Activity =>
The output must match the entries below exactly, with pictures removed.

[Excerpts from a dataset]
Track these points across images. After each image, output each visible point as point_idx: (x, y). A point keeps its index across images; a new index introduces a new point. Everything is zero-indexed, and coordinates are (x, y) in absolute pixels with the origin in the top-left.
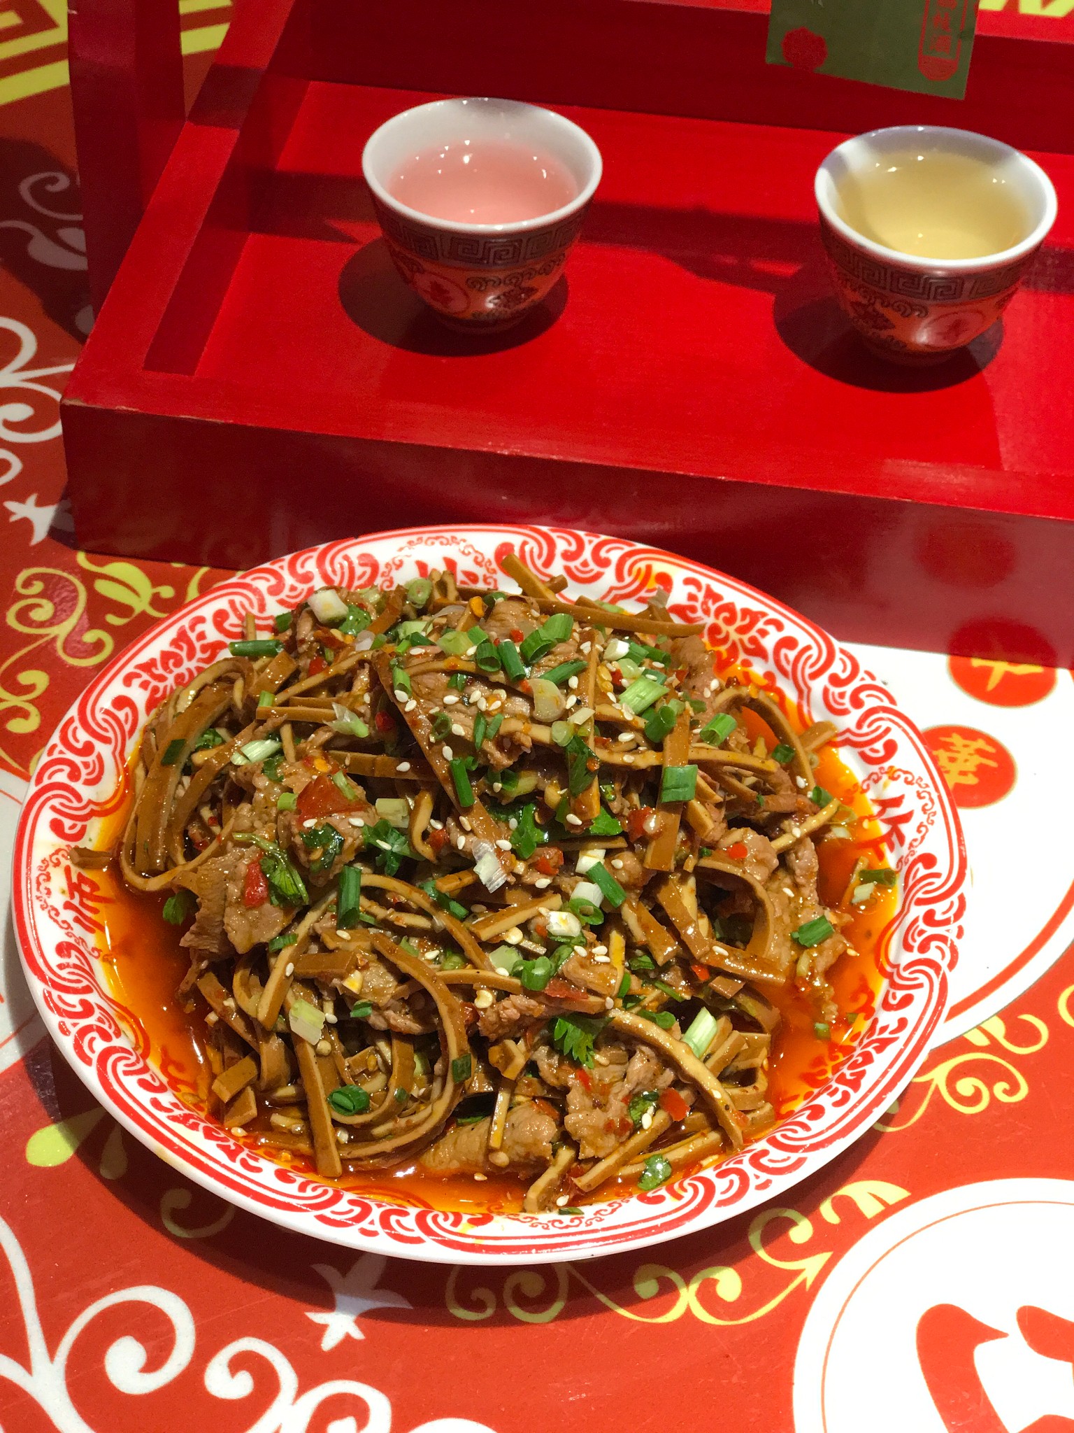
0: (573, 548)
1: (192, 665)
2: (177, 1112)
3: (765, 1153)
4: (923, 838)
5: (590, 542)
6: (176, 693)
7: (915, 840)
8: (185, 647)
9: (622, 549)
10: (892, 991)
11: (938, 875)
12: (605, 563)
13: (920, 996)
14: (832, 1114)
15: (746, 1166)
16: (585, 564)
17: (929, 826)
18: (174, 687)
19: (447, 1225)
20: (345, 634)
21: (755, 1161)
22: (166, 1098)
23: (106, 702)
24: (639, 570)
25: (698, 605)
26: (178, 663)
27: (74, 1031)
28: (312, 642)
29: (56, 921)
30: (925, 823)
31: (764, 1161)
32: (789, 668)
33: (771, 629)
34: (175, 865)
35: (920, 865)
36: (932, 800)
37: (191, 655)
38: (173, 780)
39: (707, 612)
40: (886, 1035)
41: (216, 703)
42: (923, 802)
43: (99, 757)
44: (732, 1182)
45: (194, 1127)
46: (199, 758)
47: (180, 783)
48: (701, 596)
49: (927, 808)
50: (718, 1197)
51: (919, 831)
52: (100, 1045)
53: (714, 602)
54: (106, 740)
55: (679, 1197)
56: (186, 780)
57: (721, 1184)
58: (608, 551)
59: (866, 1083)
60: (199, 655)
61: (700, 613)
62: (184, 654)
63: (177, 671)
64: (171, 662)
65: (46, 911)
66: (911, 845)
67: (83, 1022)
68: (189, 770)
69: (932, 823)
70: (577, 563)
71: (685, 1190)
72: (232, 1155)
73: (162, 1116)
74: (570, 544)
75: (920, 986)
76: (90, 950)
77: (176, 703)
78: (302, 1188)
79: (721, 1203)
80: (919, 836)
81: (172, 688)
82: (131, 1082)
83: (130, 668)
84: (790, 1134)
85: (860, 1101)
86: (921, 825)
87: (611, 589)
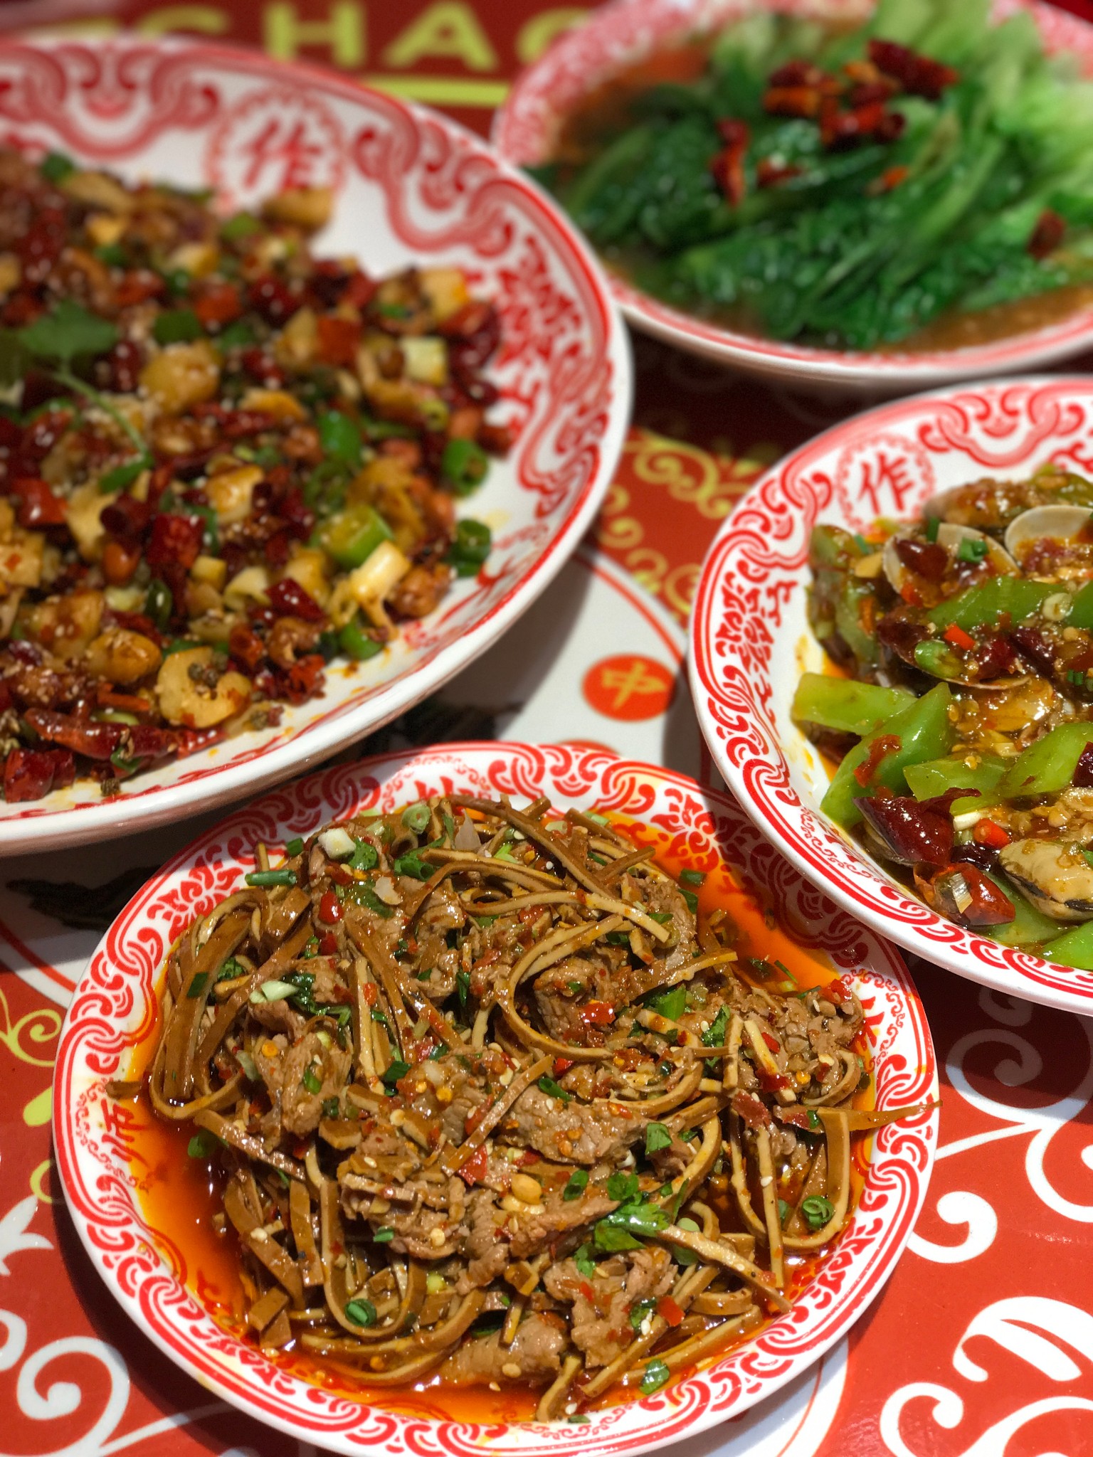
0: (561, 763)
1: (211, 892)
2: (215, 1339)
3: (754, 1356)
4: (893, 1039)
5: (577, 757)
6: (198, 922)
7: (886, 1042)
8: (203, 876)
9: (606, 762)
10: (868, 1191)
11: (907, 1077)
12: (591, 777)
13: (894, 1196)
14: (815, 1316)
15: (738, 1370)
16: (573, 778)
17: (899, 1029)
18: (195, 916)
19: (466, 1438)
20: (353, 869)
21: (746, 1365)
22: (204, 1325)
23: (132, 935)
24: (624, 784)
25: (679, 815)
26: (198, 892)
27: (117, 1264)
28: (323, 878)
29: (95, 1155)
30: (895, 1025)
31: (754, 1364)
32: (766, 874)
33: (748, 837)
34: (202, 1094)
35: (891, 1067)
36: (900, 1003)
37: (209, 883)
38: (198, 1012)
39: (688, 821)
40: (863, 1236)
41: (235, 933)
42: (893, 1004)
43: (129, 990)
44: (725, 1387)
45: (231, 1352)
46: (222, 988)
47: (205, 1012)
48: (682, 806)
49: (897, 1010)
50: (713, 1402)
51: (889, 1033)
52: (142, 1276)
53: (694, 812)
54: (134, 972)
55: (677, 1402)
56: (211, 1010)
57: (715, 1389)
58: (594, 765)
59: (846, 1284)
60: (217, 882)
61: (681, 823)
62: (202, 883)
63: (196, 900)
64: (191, 892)
65: (86, 1146)
66: (882, 1046)
67: (125, 1255)
68: (212, 1000)
69: (901, 1025)
70: (565, 778)
71: (682, 1395)
72: (267, 1378)
73: (201, 1343)
74: (558, 759)
75: (893, 1186)
76: (127, 1178)
77: (198, 933)
78: (333, 1407)
79: (717, 1408)
80: (889, 1038)
81: (192, 916)
82: (171, 1312)
83: (153, 901)
84: (778, 1337)
85: (841, 1303)
86: (891, 1027)
87: (598, 801)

Written response =>
Track these points across images. After each image, output each visible point as point_idx: (x, y). A point keeps its index across images; a new index introduces a new point. Everything is zero-indexed, and coordinates are (x, y) in absolute pixels with the origin in the top-left.
0: (573, 548)
1: (192, 665)
2: (177, 1112)
3: (765, 1153)
4: (923, 838)
5: (590, 542)
6: (176, 693)
7: (915, 840)
8: (185, 647)
9: (622, 549)
10: (892, 991)
11: (938, 875)
12: (605, 563)
13: (920, 996)
14: (832, 1114)
15: (746, 1166)
16: (585, 564)
17: (929, 826)
18: (174, 687)
19: (447, 1225)
20: (345, 634)
21: (755, 1161)
22: (166, 1098)
23: (106, 702)
24: (639, 570)
25: (698, 605)
26: (178, 663)
27: (74, 1031)
28: (312, 642)
29: (56, 921)
30: (925, 823)
31: (764, 1161)
32: (789, 668)
33: (771, 629)
34: (175, 865)
35: (920, 865)
36: (932, 800)
37: (191, 655)
38: (173, 780)
39: (707, 612)
40: (886, 1035)
41: (216, 703)
42: (923, 802)
43: (99, 757)
44: (732, 1182)
45: (194, 1127)
46: (199, 758)
47: (180, 783)
48: (701, 596)
49: (927, 808)
50: (718, 1197)
51: (919, 831)
52: (100, 1045)
53: (714, 602)
54: (106, 740)
55: (679, 1197)
56: (186, 780)
57: (721, 1184)
58: (608, 551)
59: (866, 1083)
60: (199, 655)
61: (700, 613)
62: (184, 654)
63: (177, 671)
64: (171, 662)
65: (46, 911)
66: (911, 845)
67: (83, 1022)
68: (189, 770)
69: (932, 823)
70: (577, 563)
71: (685, 1190)
72: (232, 1155)
73: (162, 1116)
74: (570, 544)
75: (920, 986)
76: (90, 950)
77: (176, 703)
78: (302, 1188)
79: (721, 1203)
80: (919, 836)
81: (172, 688)
82: (131, 1082)
83: (130, 668)
84: (790, 1134)
85: (860, 1101)
86: (921, 825)
87: (611, 589)
0: (561, 763)
1: (211, 892)
2: (215, 1339)
3: (754, 1356)
4: (893, 1039)
5: (577, 757)
6: (198, 922)
7: (886, 1042)
8: (203, 876)
9: (606, 762)
10: (868, 1191)
11: (907, 1077)
12: (591, 777)
13: (894, 1196)
14: (815, 1316)
15: (738, 1370)
16: (573, 778)
17: (899, 1029)
18: (195, 916)
19: (466, 1438)
20: (353, 869)
21: (746, 1365)
22: (204, 1325)
23: (132, 935)
24: (624, 784)
25: (679, 815)
26: (198, 892)
27: (117, 1264)
28: (323, 878)
29: (95, 1155)
30: (895, 1025)
31: (754, 1364)
32: (766, 874)
33: (748, 837)
34: (202, 1094)
35: (891, 1067)
36: (900, 1003)
37: (209, 883)
38: (198, 1012)
39: (688, 821)
40: (863, 1236)
41: (235, 933)
42: (893, 1004)
43: (129, 990)
44: (725, 1387)
45: (231, 1352)
46: (222, 988)
47: (205, 1012)
48: (682, 806)
49: (897, 1010)
50: (713, 1402)
51: (889, 1033)
52: (142, 1276)
53: (694, 812)
54: (134, 972)
55: (677, 1402)
56: (211, 1010)
57: (715, 1389)
58: (594, 765)
59: (846, 1284)
60: (217, 882)
61: (681, 823)
62: (202, 883)
63: (196, 900)
64: (191, 892)
65: (86, 1146)
66: (882, 1046)
67: (125, 1255)
68: (212, 1000)
69: (901, 1025)
70: (565, 778)
71: (682, 1395)
72: (267, 1378)
73: (201, 1343)
74: (558, 759)
75: (893, 1186)
76: (127, 1178)
77: (198, 933)
78: (333, 1407)
79: (717, 1408)
80: (889, 1038)
81: (192, 916)
82: (171, 1312)
83: (153, 901)
84: (778, 1337)
85: (841, 1303)
86: (891, 1027)
87: (598, 801)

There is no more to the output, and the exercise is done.